階段の踊り場で、俺は一度だけ振り返る。夜の鐘楼。さっきの場所。風が通り、鐘が細く鳴る。そこに残っているのは、言葉の残り香と、笑いの余熱と、約束の影。どれも目に見えない。でも、全部が確かにここにある。核が腰で小さく鳴った。聞こえた気がしただけかもしれない。けど、十分だ。
「行くぞ」
俺は一歩降りる。背中に視線を感じる。ノワの視線だ。先に走る、と言った彼女は、今日は一段だけ前に出て、すぐに俺の横に戻った。並びたい時に並ぶ。それでいい。メリアは俺の少し後ろ、半歩の場所にいる。眼差しは強く、呼吸は落ち着いている。ルミナは完全に腹の音の方へ意識を持っていかれている。神様は、こういう時がいちばん人間だ。

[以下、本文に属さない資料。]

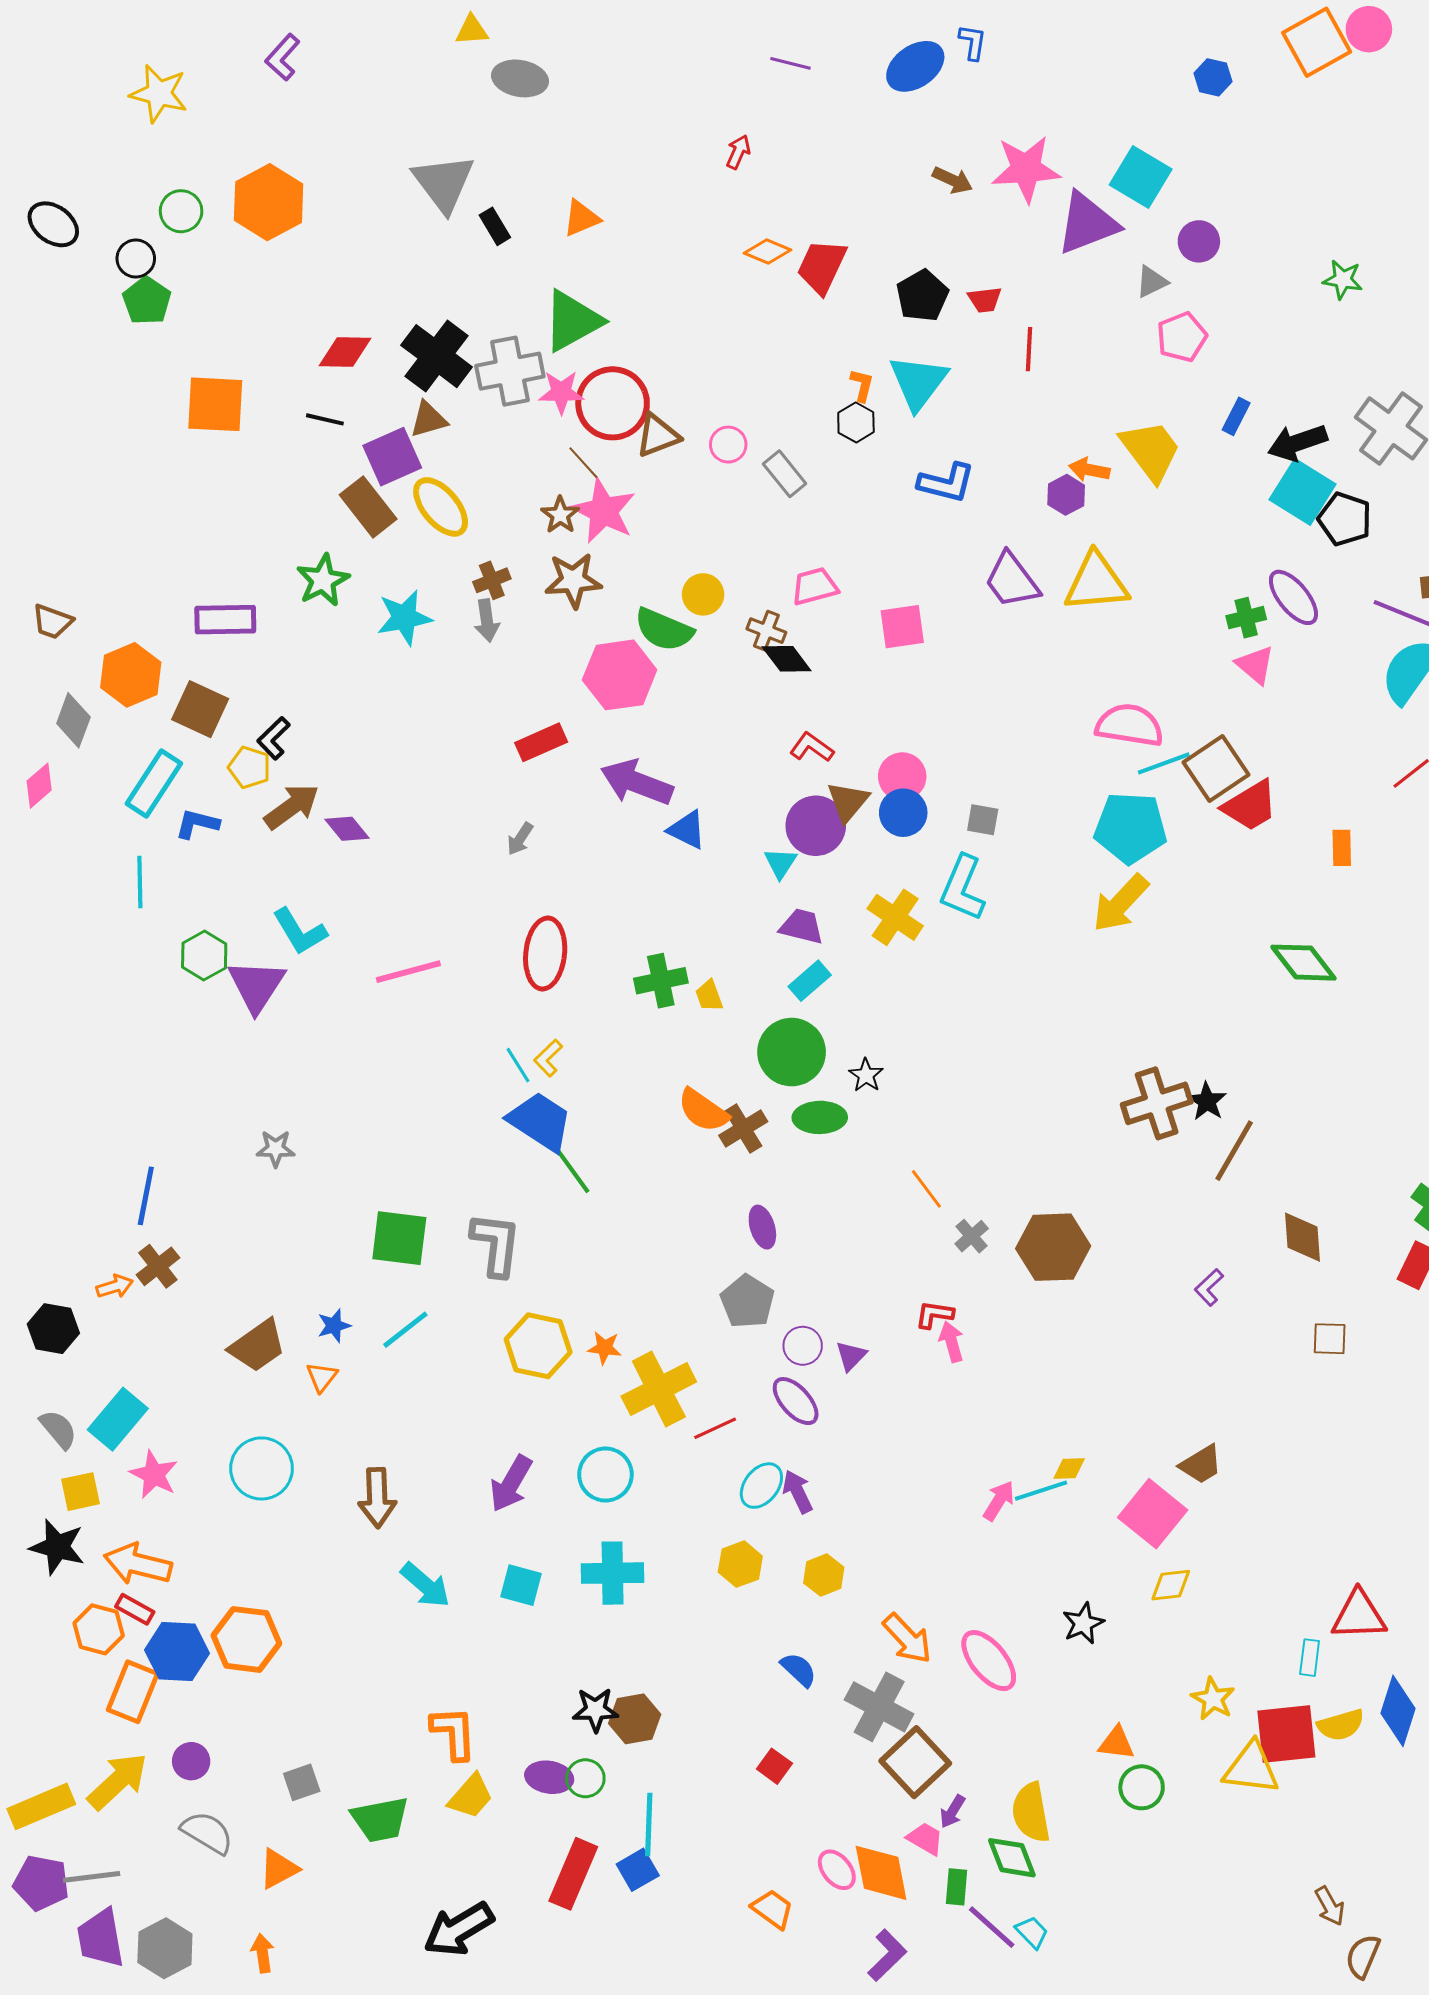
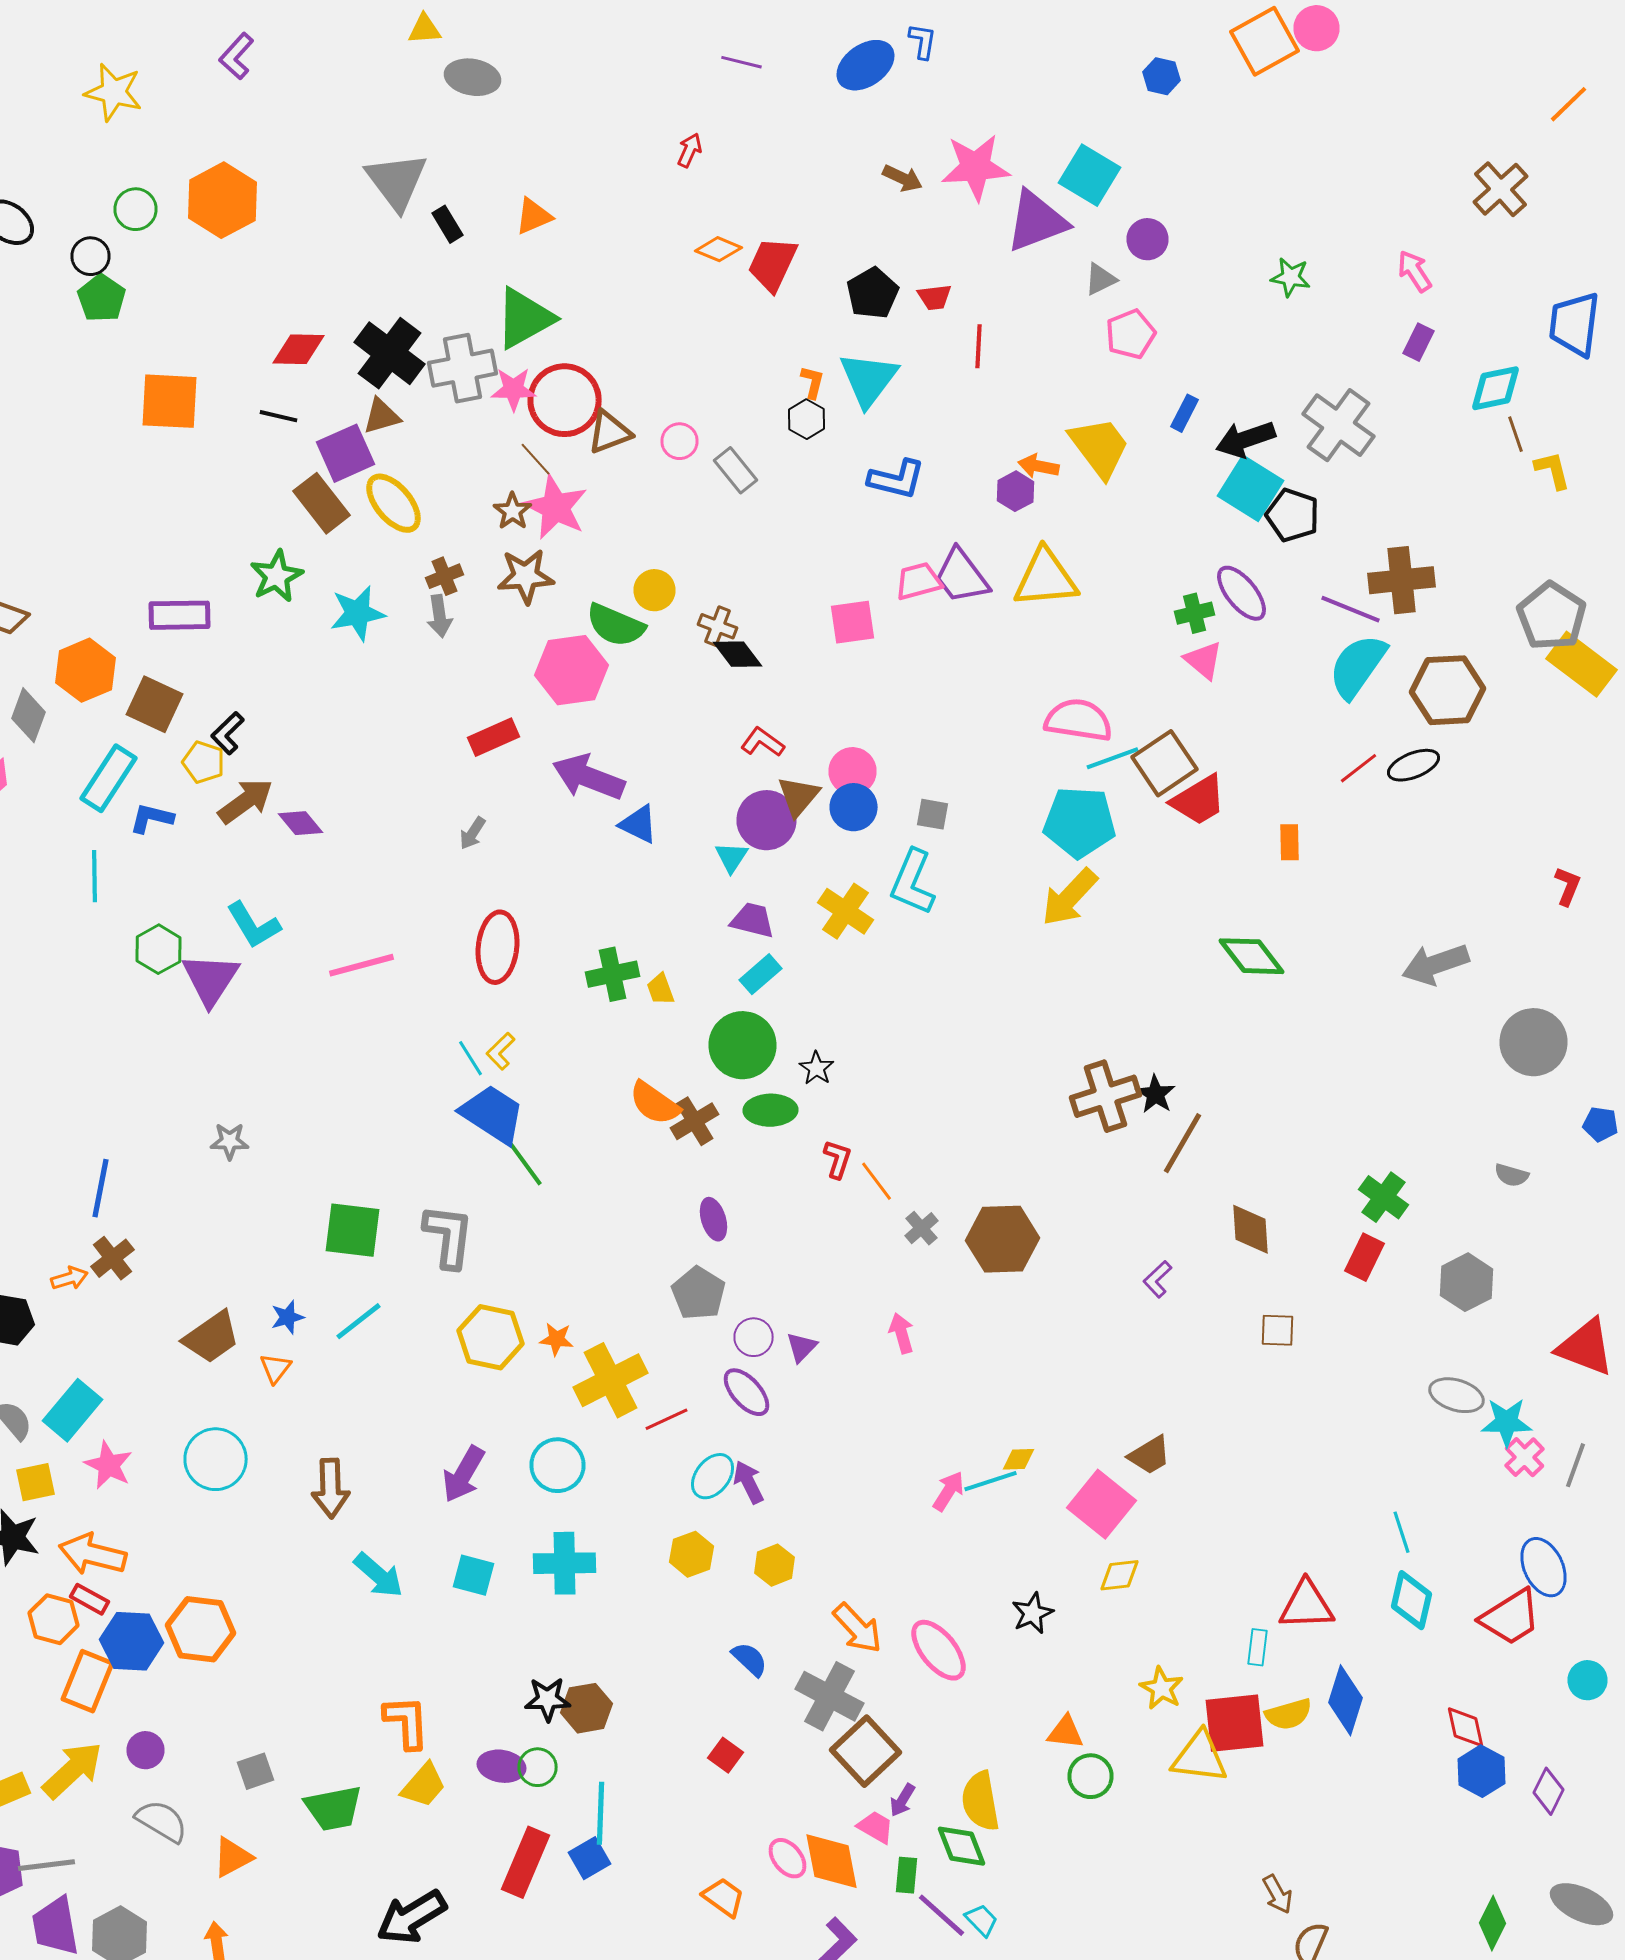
pink trapezoid: (815, 586) -> (918, 581), moved
red L-shape: (934, 1315) -> (838, 1159), moved, turned 99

男子中高生に言いたい。こういう夜の階段が、一番だ。告白は大声じゃなくていい。約束は短くていい。背中は一人で背負わなくていい。笑いは軽い。でも、軽いから遠くまで届く。届いた笑いが帰ってきて、もう一度鳴る。鐘みたいに。何度でも。
屋台の灯りの手前で、俺は核を指で叩いた。鳴らない。鳴らなくていい。手の中で確かに重い。重いから、明日も振れる。明日も笑える。明日も、誰かの前に出られる。
青春、してる。そう言われたら、否定しながら笑っておく。笑いながら、鍋に湯気のかかる席を全力で取りに走る。誰が先に走るか。今日はノワ。明日はメリア。明後日はルミナ。いつかバルド。たまにアルゼ。たまにはレイ。俺は、だいたい、その横。いい位置だ。いい夜だ。いい約束だ。